*Problem:* Render the lines of the material from the one containing "Does Secretary To" through the end of the material, inclusive, as a Markdown table with columns Row and Entry, numbering each line. Leave out blank lines and the pictures.
──────── Given entries ────────
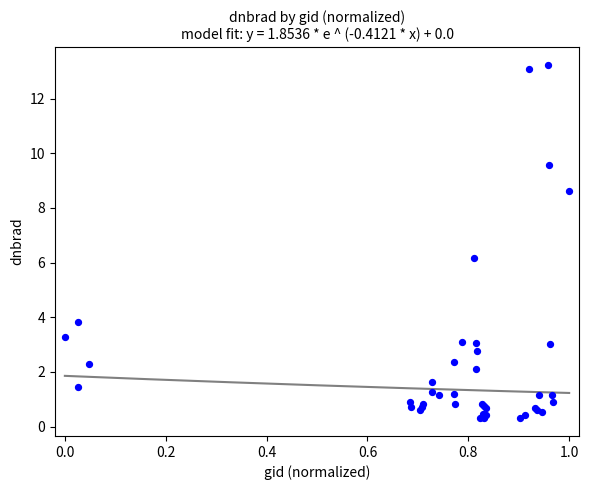

What Y value in the scatter plot is closest to 6?

6.2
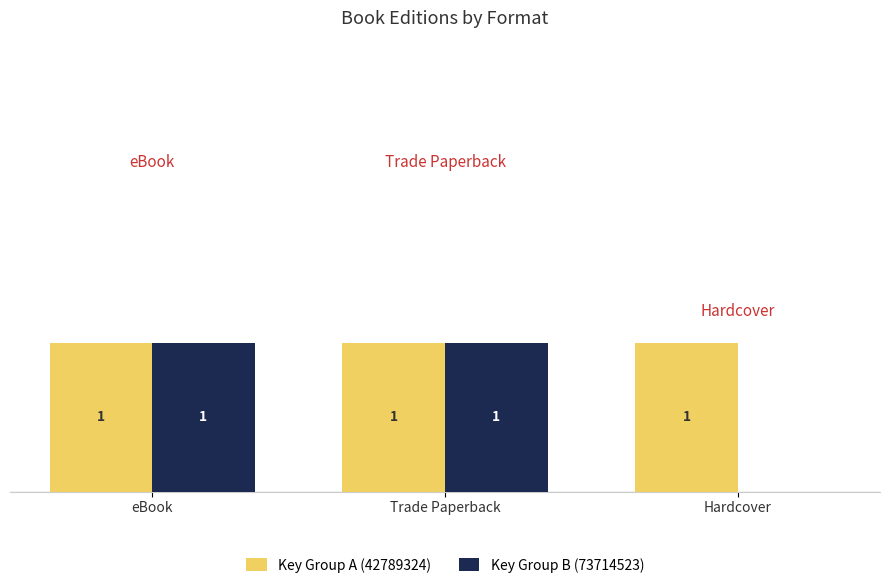

Which series has the largest total across all categories?

Key Group A (42789324)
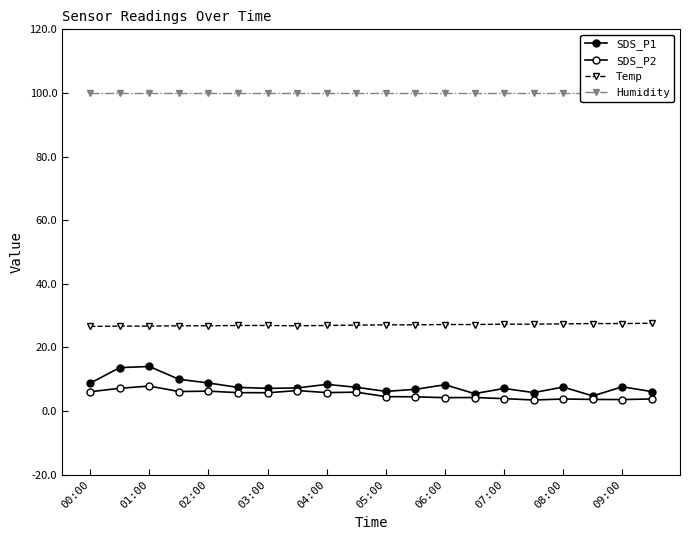

What is the greatest value displayed?

99.9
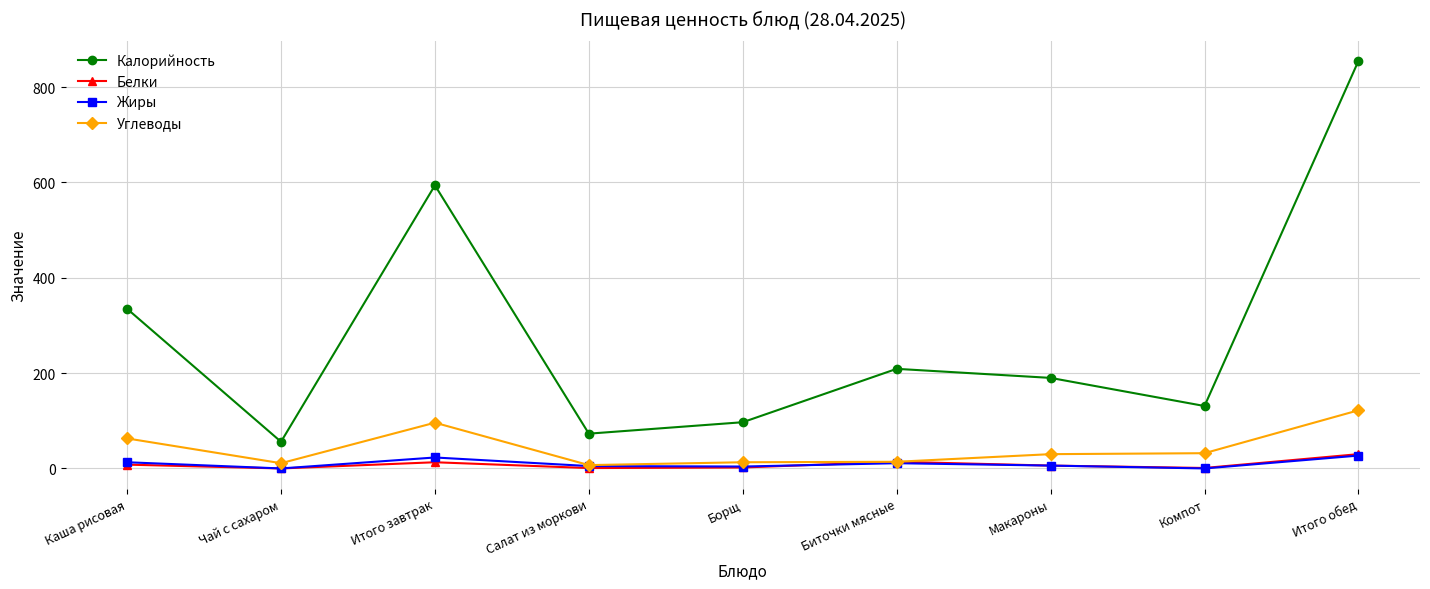

What is the difference between the Белки values at Биточки мясные and Борщ?

12.0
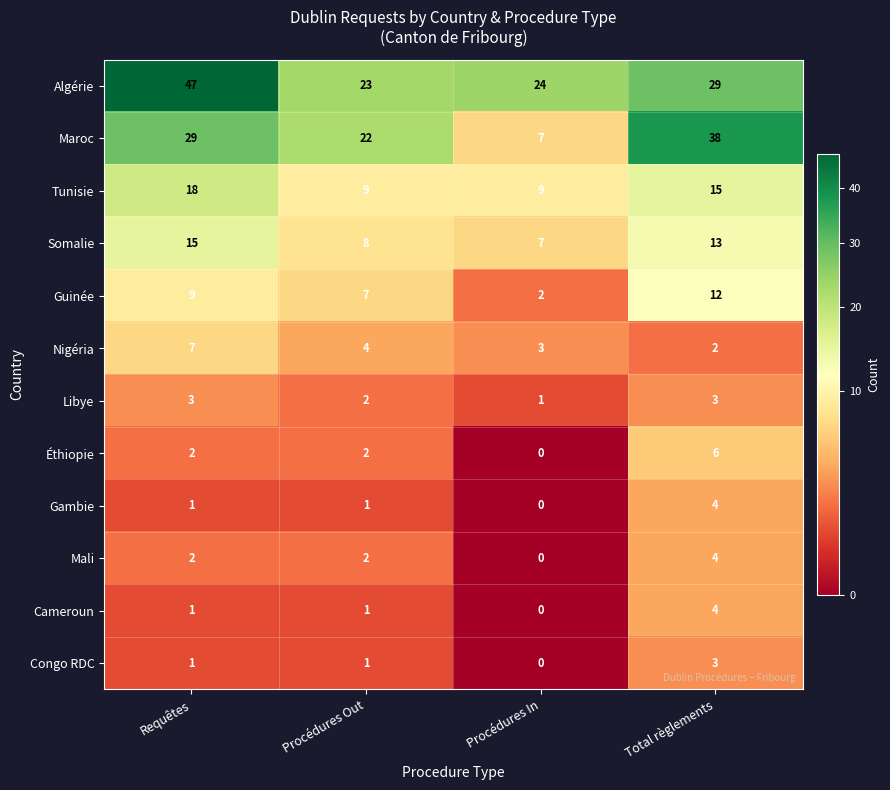

What is the greatest value displayed?

47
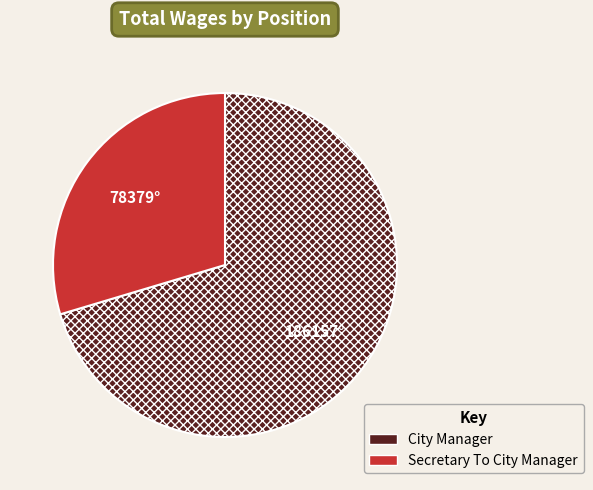

Does Secretary To City Manager account for over 50% of the chart?

No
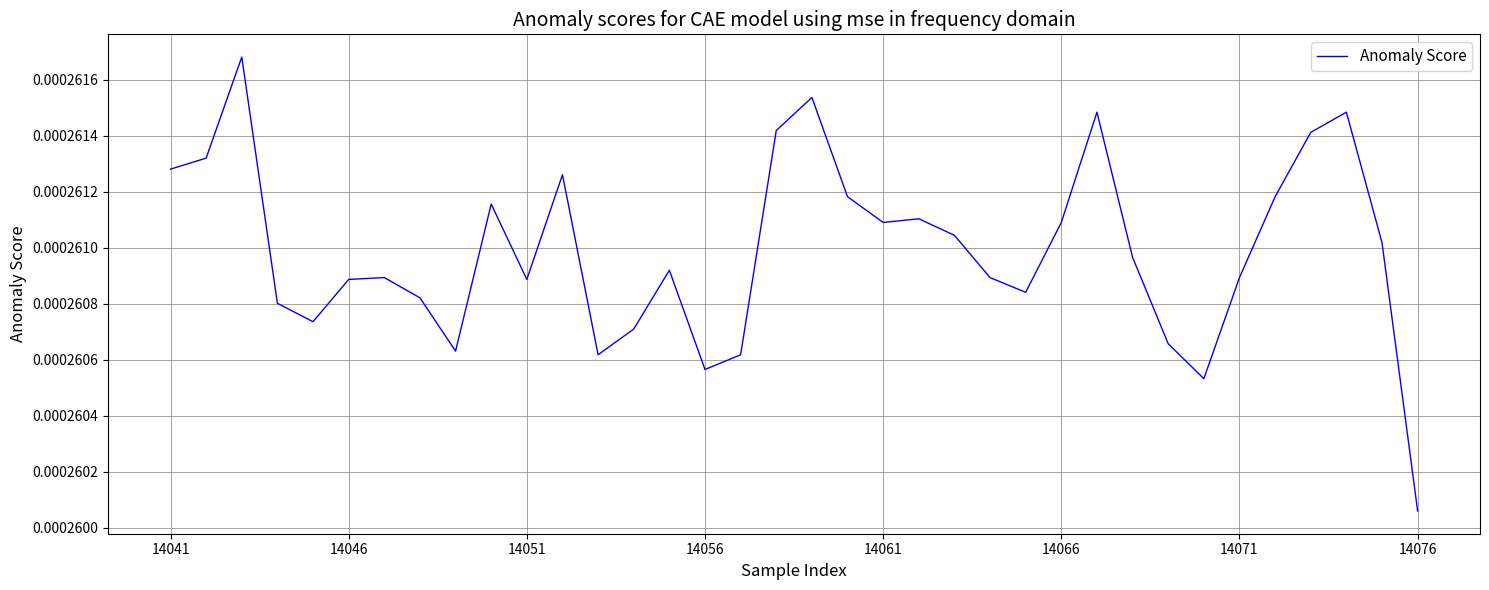

Where is the data nearest to the value 0?

14076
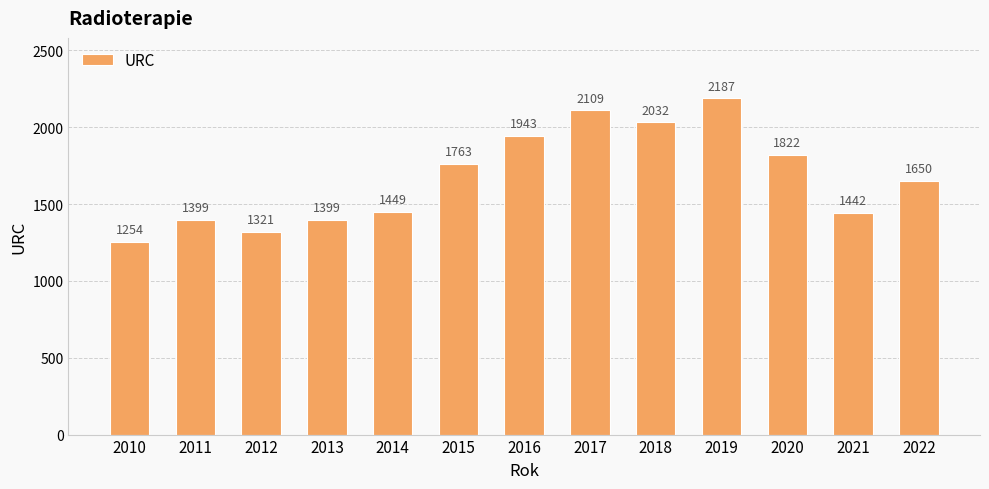

What is the average value?

1675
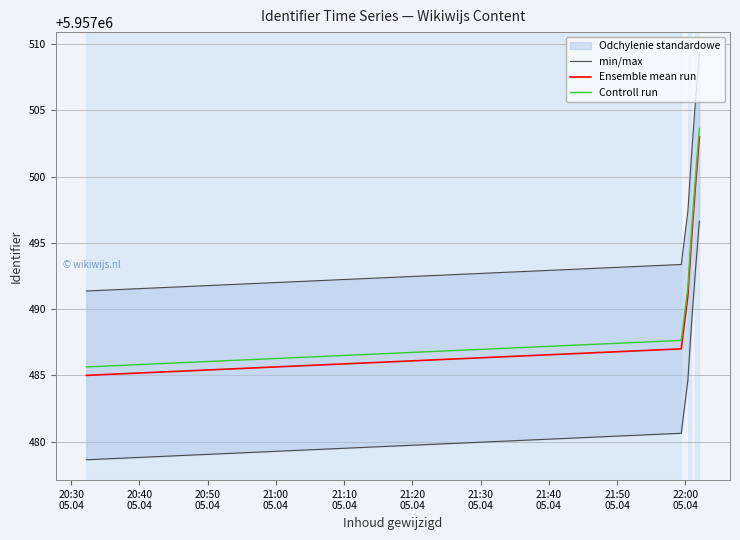

What is the lowest value of the Controll run series?

5957485.6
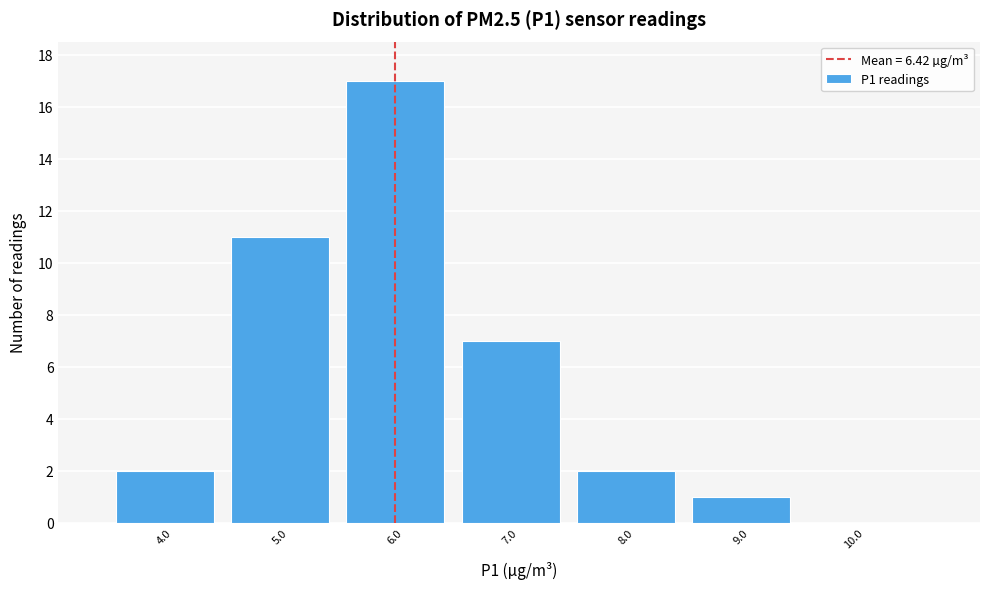

Reading left to right, what are all the values shown in this chart?

4.0=2	5.0=11	6.0=17	7.0=7	8.0=2	9.0=1	10.0=0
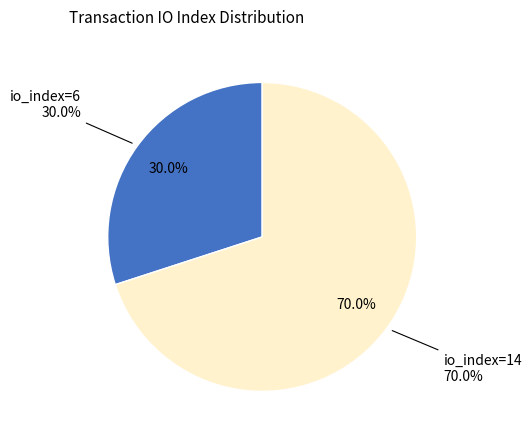

To the nearest percent, what is the average slice percentage?

50%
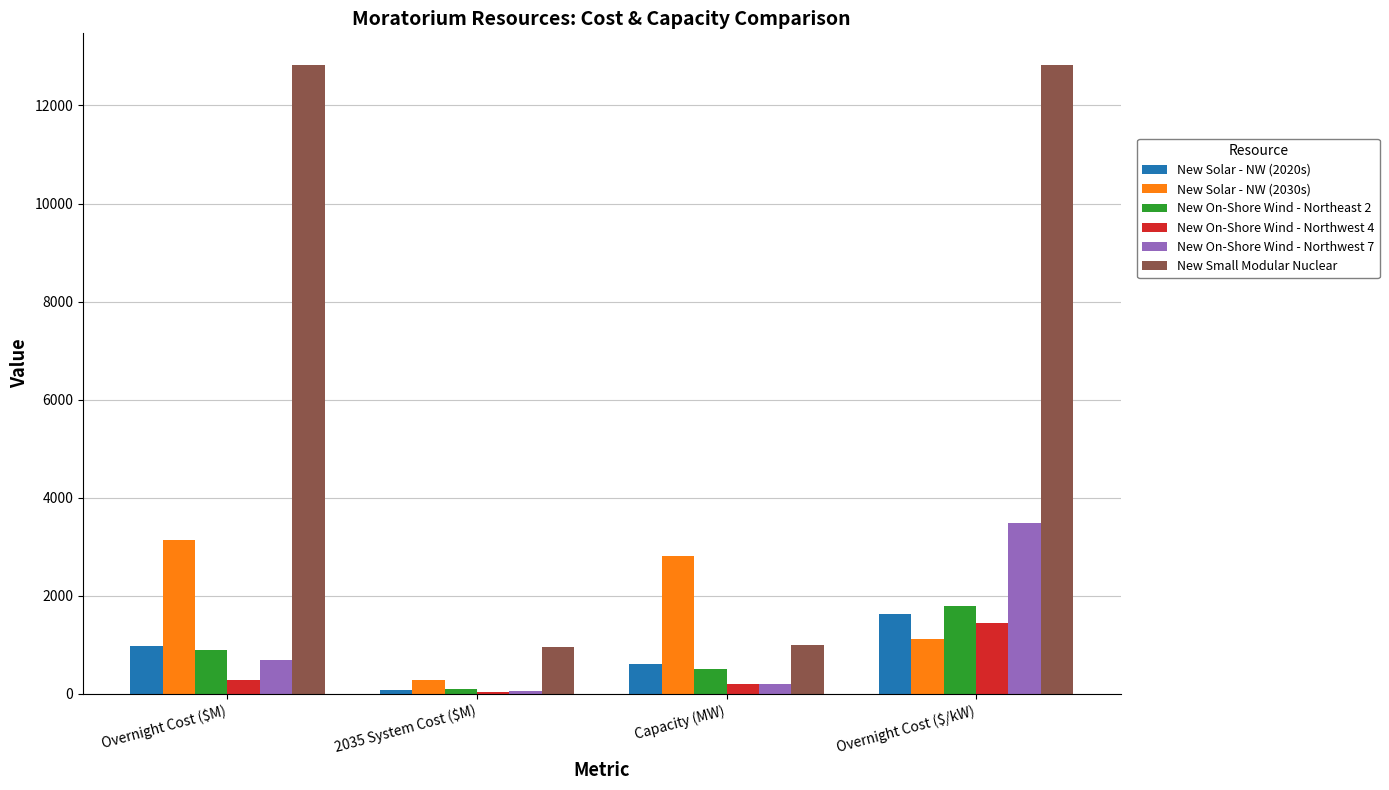

The value of New Solar - NW (2020s) at Capacity (MW) is 126. True or false?

False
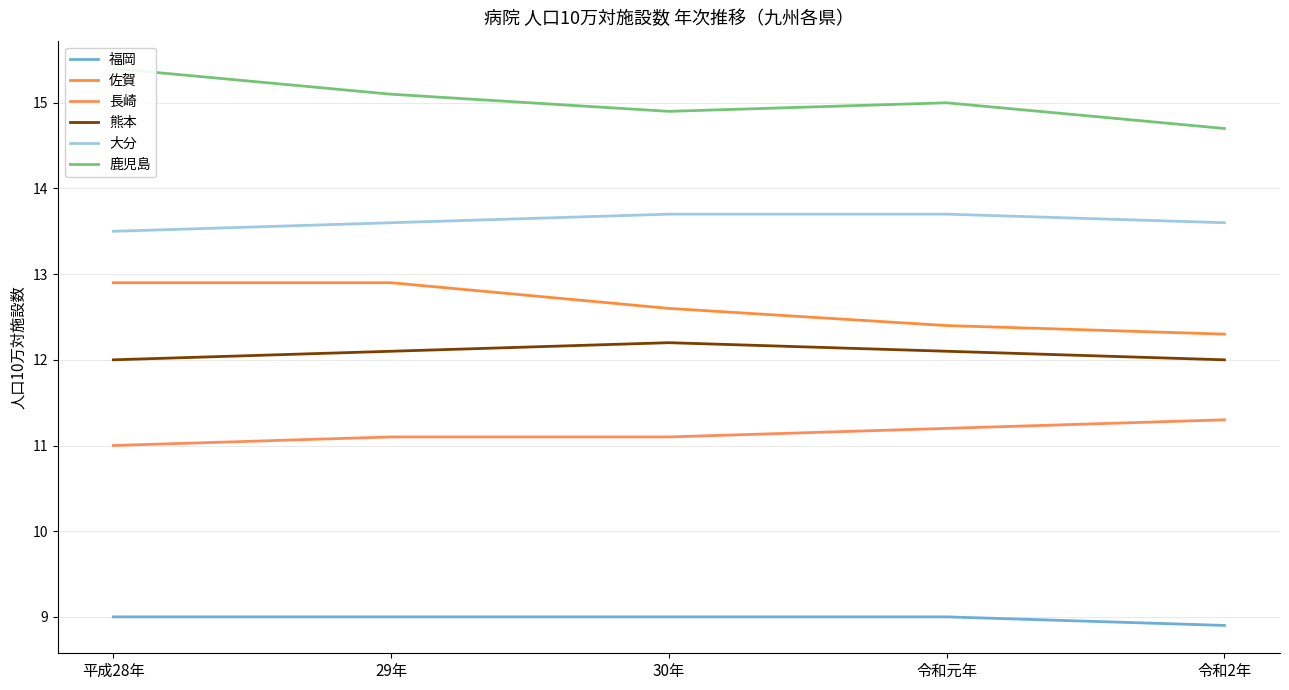

How many lines are shown in the chart?

6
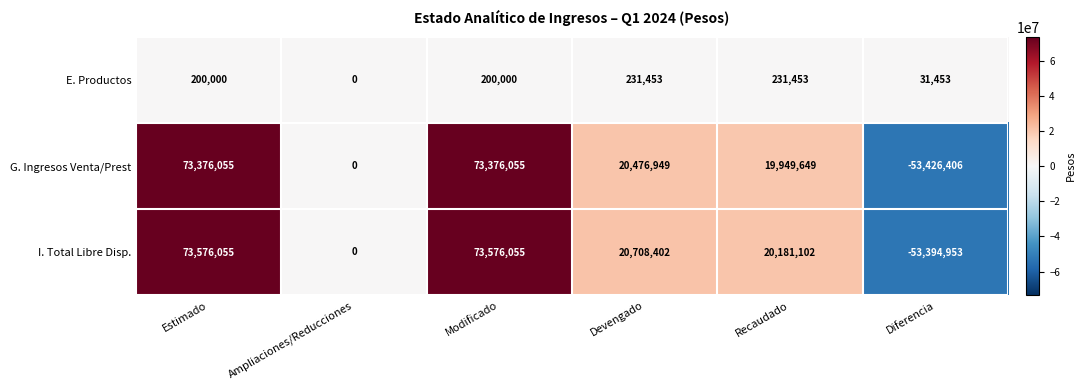

What is the spread (max minus min) of values at Modificado?

73376055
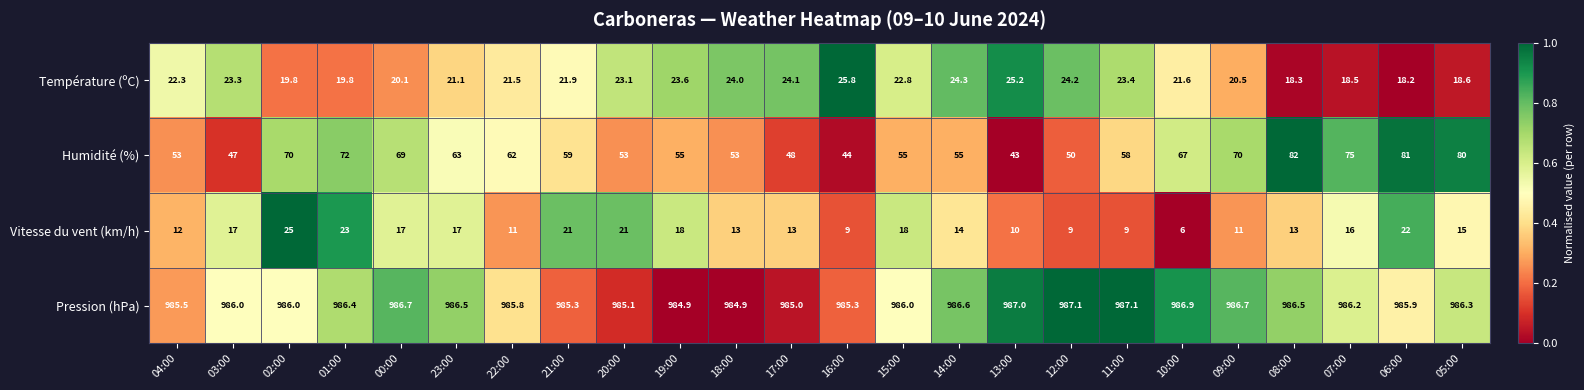

What is the total value across all series at 23:00?

1087.6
────────
*Exercise response:*
| Row | Entry |
|---|---|
| 1 | Does Secretary To City Manager account for over 50% of the chart? |
| 2 | No |
| 3 | Where is the data nearest to the value 0? |
| 4 | 14076 |
| 5 | What is the average value? |
| 6 | 1675 |
| 7 | What is the lowest value of the Controll run series? |
| 8 | 5957485.6 |
| 9 | Reading left to right, what are all the values shown in this chart? |
| 10 | 4.0=2	5.0=11	6.0=17	7.0=7	8.0=2	9.0=1	10.0=0 |
| 11 | To the nearest percent, what is the average slice percentage? |
| 12 | 50% |
| 13 | The value of New Solar - NW (2020s) at Capacity (MW) is 126. True or false? |
| 14 | False |
| 15 | How many lines are shown in the chart? |
| 16 | 6 |
| 17 | What is the spread (max minus min) of values at Modificado? |
| 18 | 73376055 |
| 19 | What is the total value across all series at 23:00? |
| 20 | 1087.6 |